UN marks what would have been Anne Frank's 90th birthday

A photo of Anne Frank stands on a replica of the writing desk she once used in her family's former apartment in Amsterdam, during an event to mark what would have been Anne Frank's 90th birthday, in Amsterdam, Netherlands, Wednesday, June 12, 2019. On the day Anne Frank would have turned 90, the museum dedicated to keeping alive her story has brought together schoolchildren and two of the Jewish diarist's friends at the apartment where she lived with her family before going into hiding from Nazis who occupied the Netherlands during World War II. (AP Photo/Michael C. Corder)

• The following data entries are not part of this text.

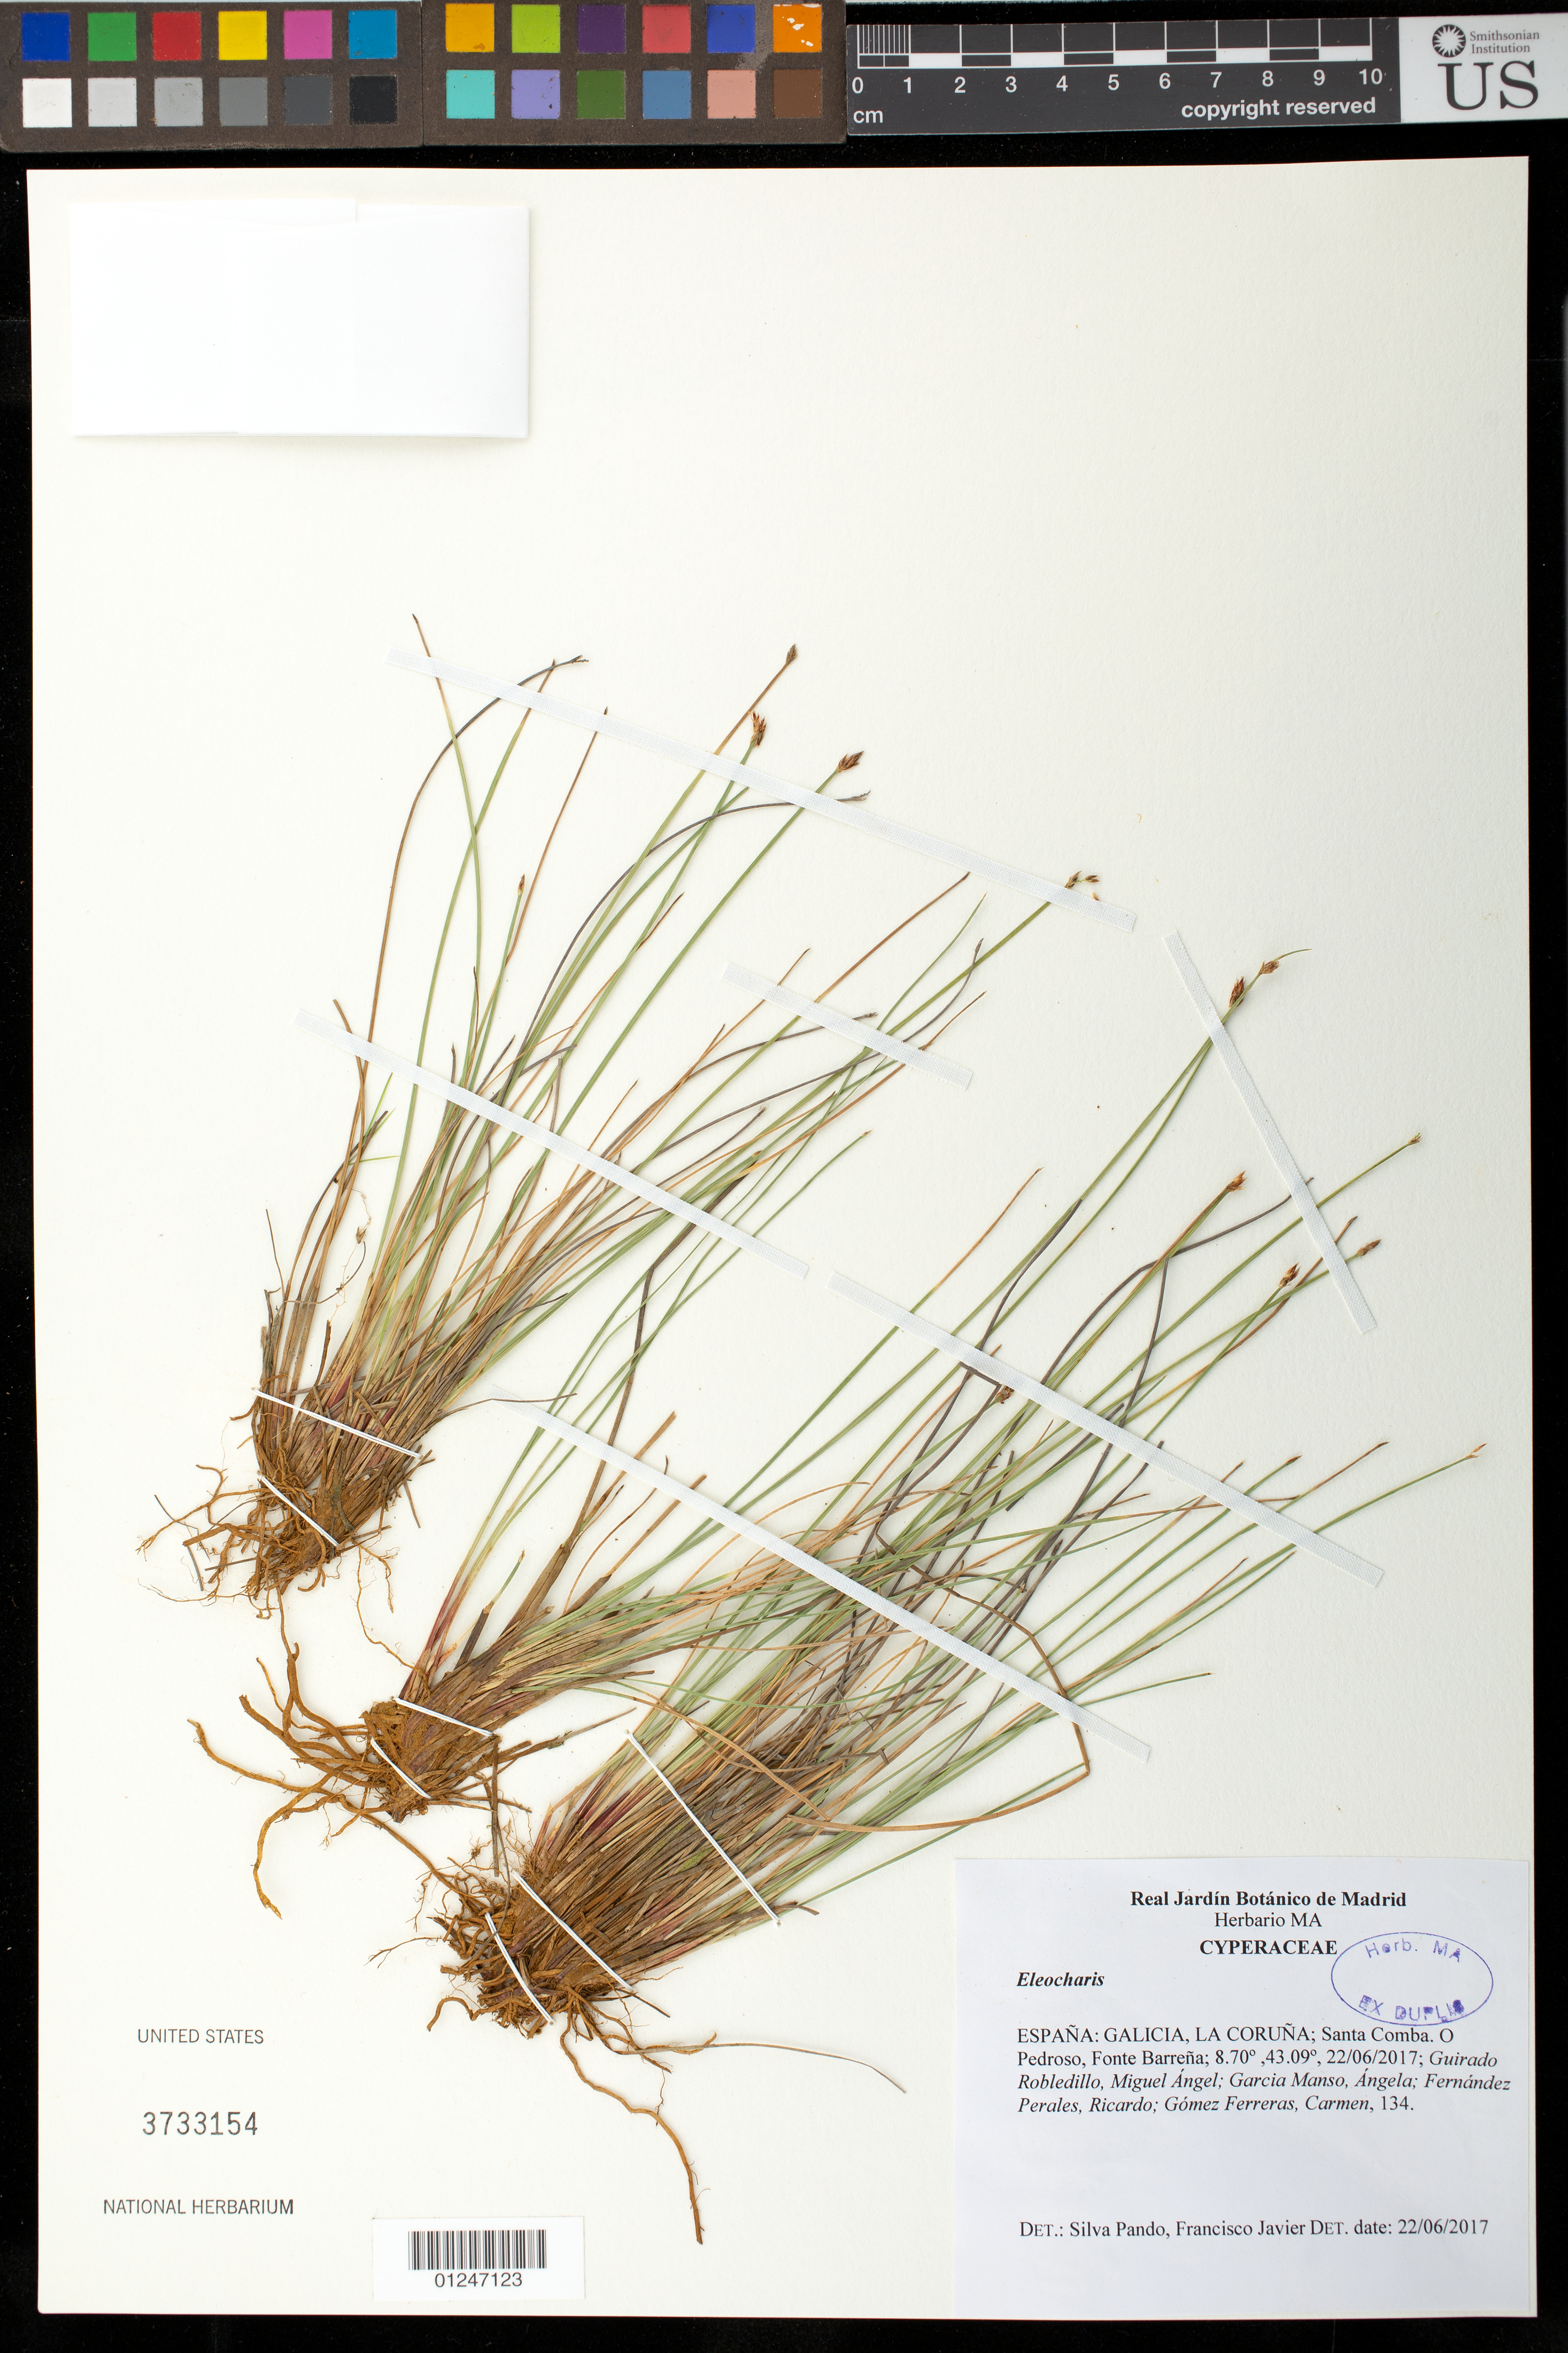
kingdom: Plantae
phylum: Tracheophyta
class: Liliopsida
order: Poales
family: Cyperaceae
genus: Eleocharis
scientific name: Eleocharis sp.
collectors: G. Robledillo et al.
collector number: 134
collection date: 2017-06-22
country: Spain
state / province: Madrid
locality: Espana: Galicia, La Coruna; Santa Comba.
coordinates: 8.70, 43.39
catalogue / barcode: US 3733154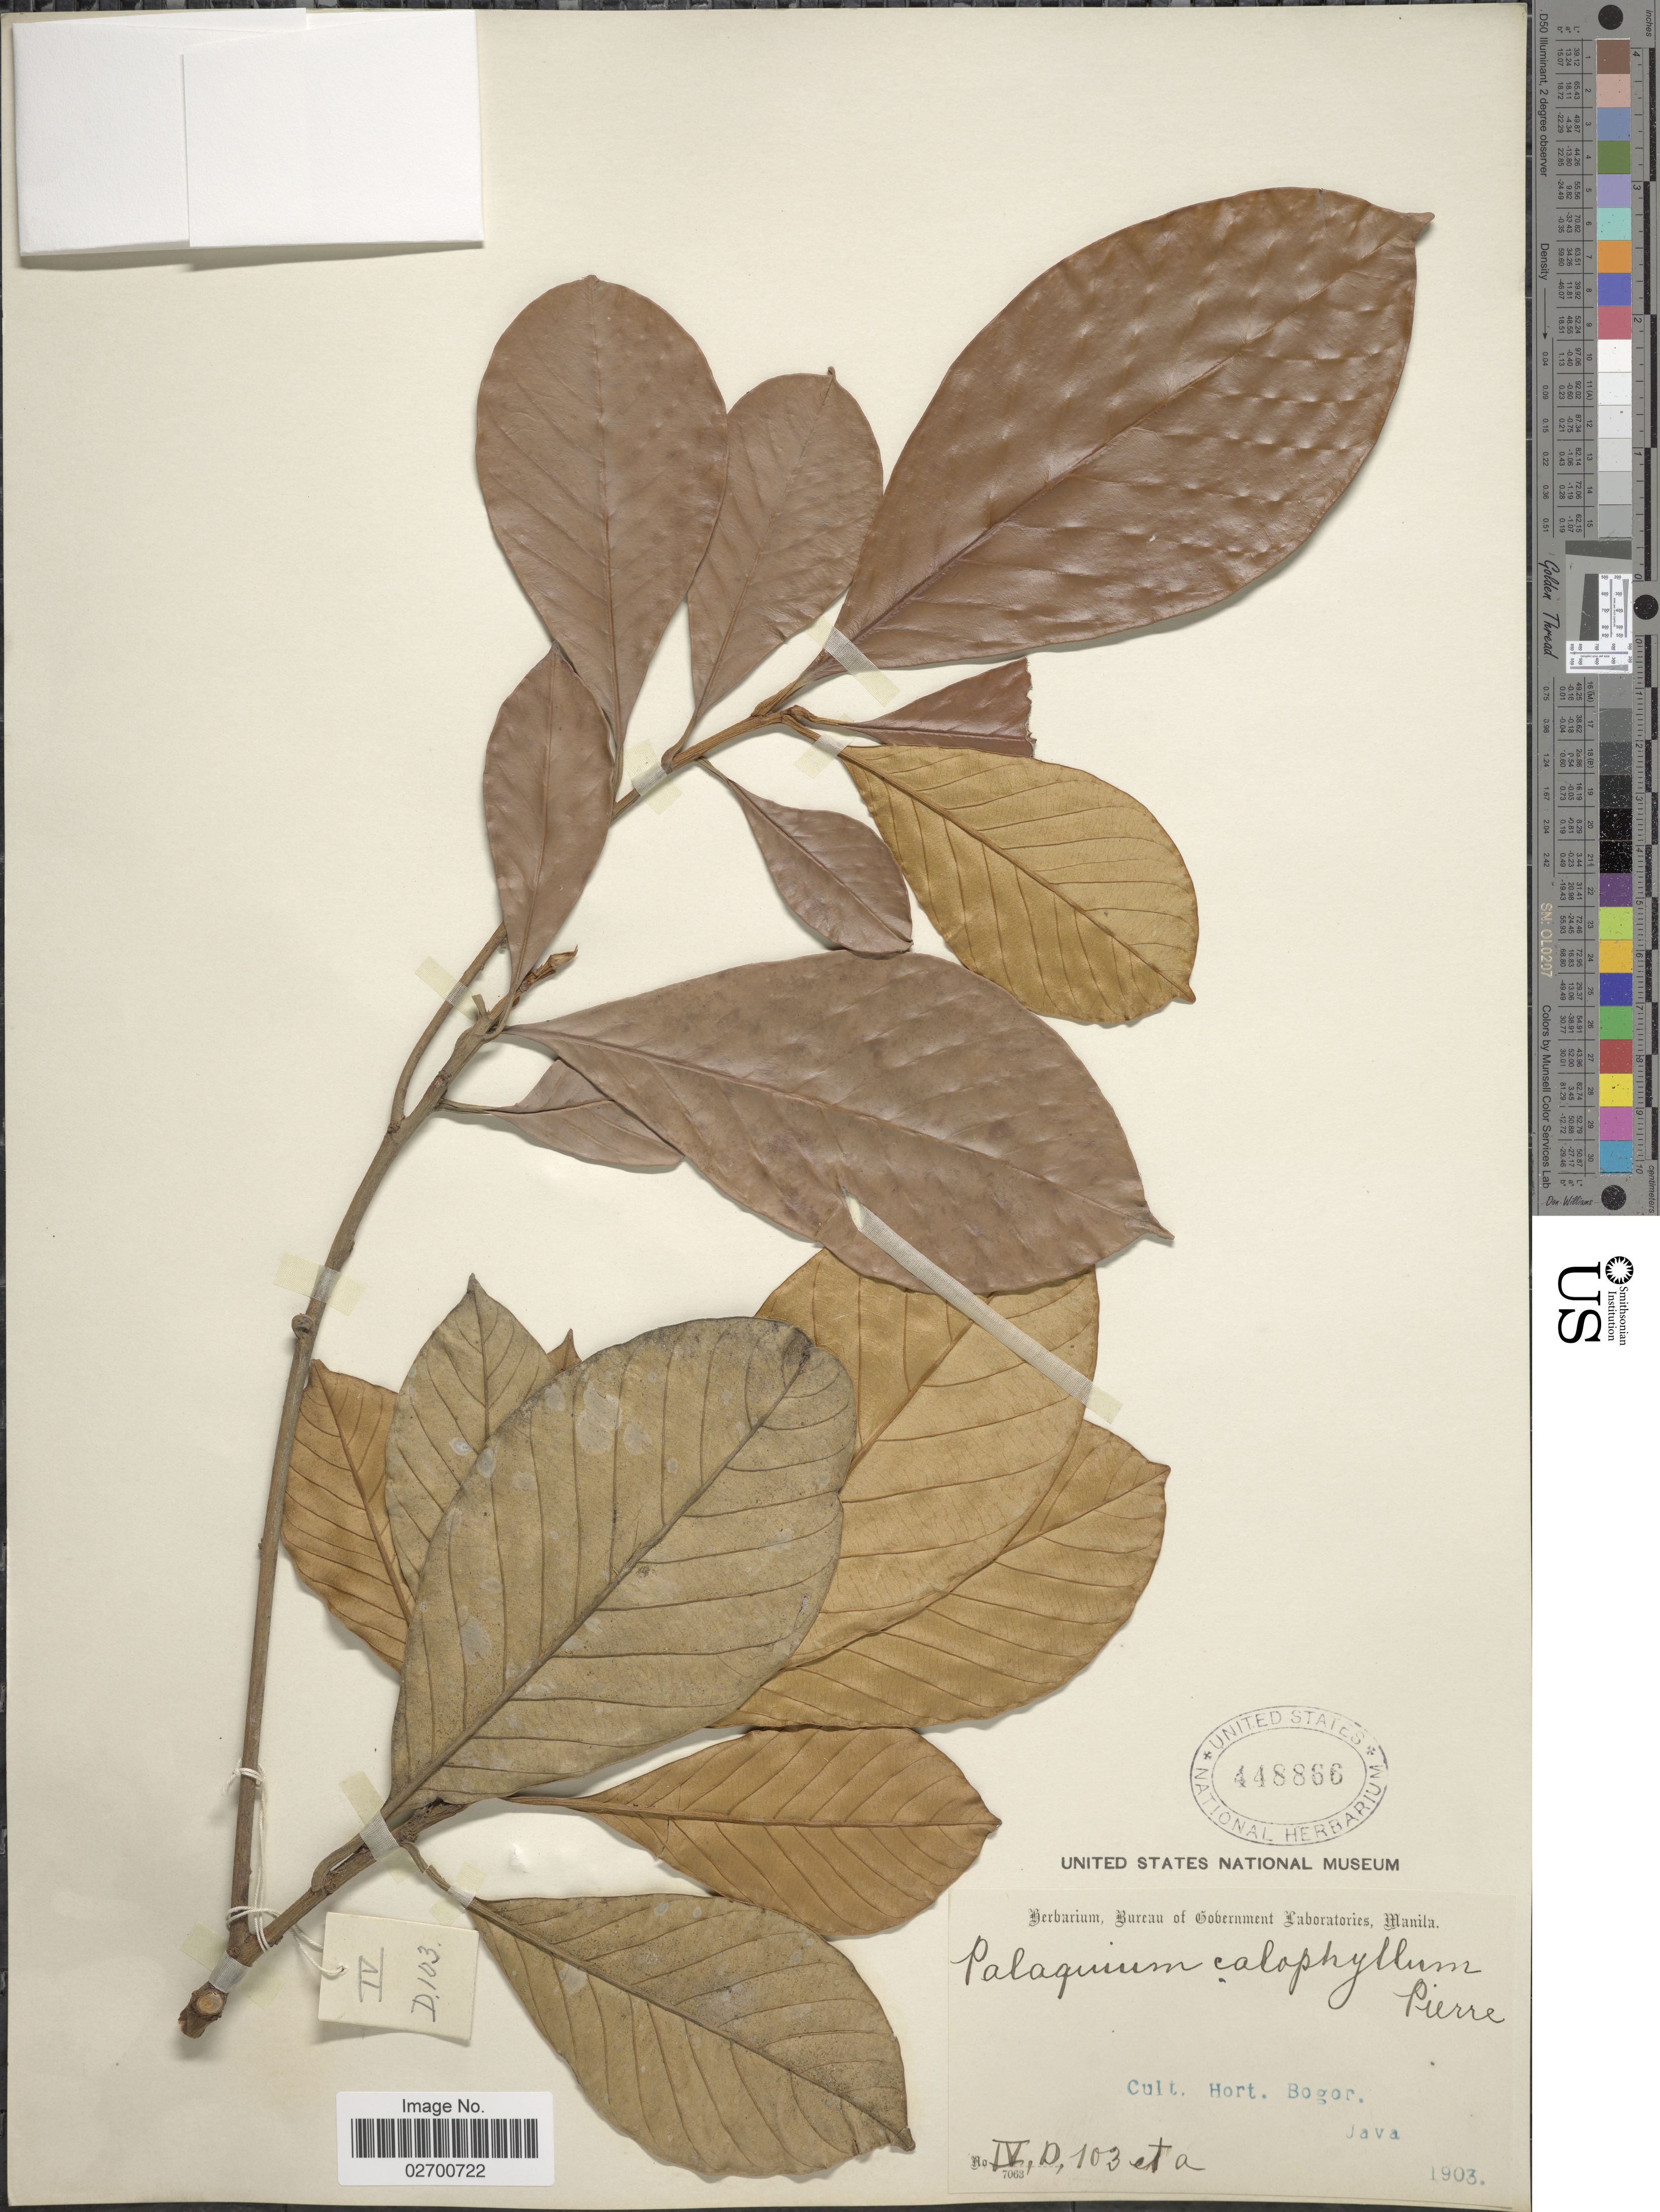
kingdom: Plantae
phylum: Tracheophyta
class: Magnoliopsida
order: Ericales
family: Sapotaceae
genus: Palaquium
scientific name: Palaquium calophyllum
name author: (Teijsm. & Binn.) Pierre ex Burck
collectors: Ex herb. Bureau of Agriculture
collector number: IV,D,103 eta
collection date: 1903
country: Indonesia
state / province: Java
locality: Cult. Hort. Bogor, Java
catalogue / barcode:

A sapling from the horse chestnut tree that Anne Frank watched from her World War II hiding place in an attic in Amsterdam has been planted and dedicated at U.N. headquarters to mark what would have been her 90th birthday.

Secretary-General Antonio Guterres said in a statement read at Wednesday's ceremony that the sapling "is a living symbol of both the legacy of Anne Frank" and the values of the U.N. which was established in the aftermath of the Holocaust.

Sharon Douglas, CEO of the Anne Frank Center for Mutual Respect which donated the sapling, said "the tree lived in the free air and represented to Anne a living symbol of hope and freedom."

Anne died at the Bergen-Belsen Nazi concentration camp in 1945 and her diaries became worldwide bestsellers.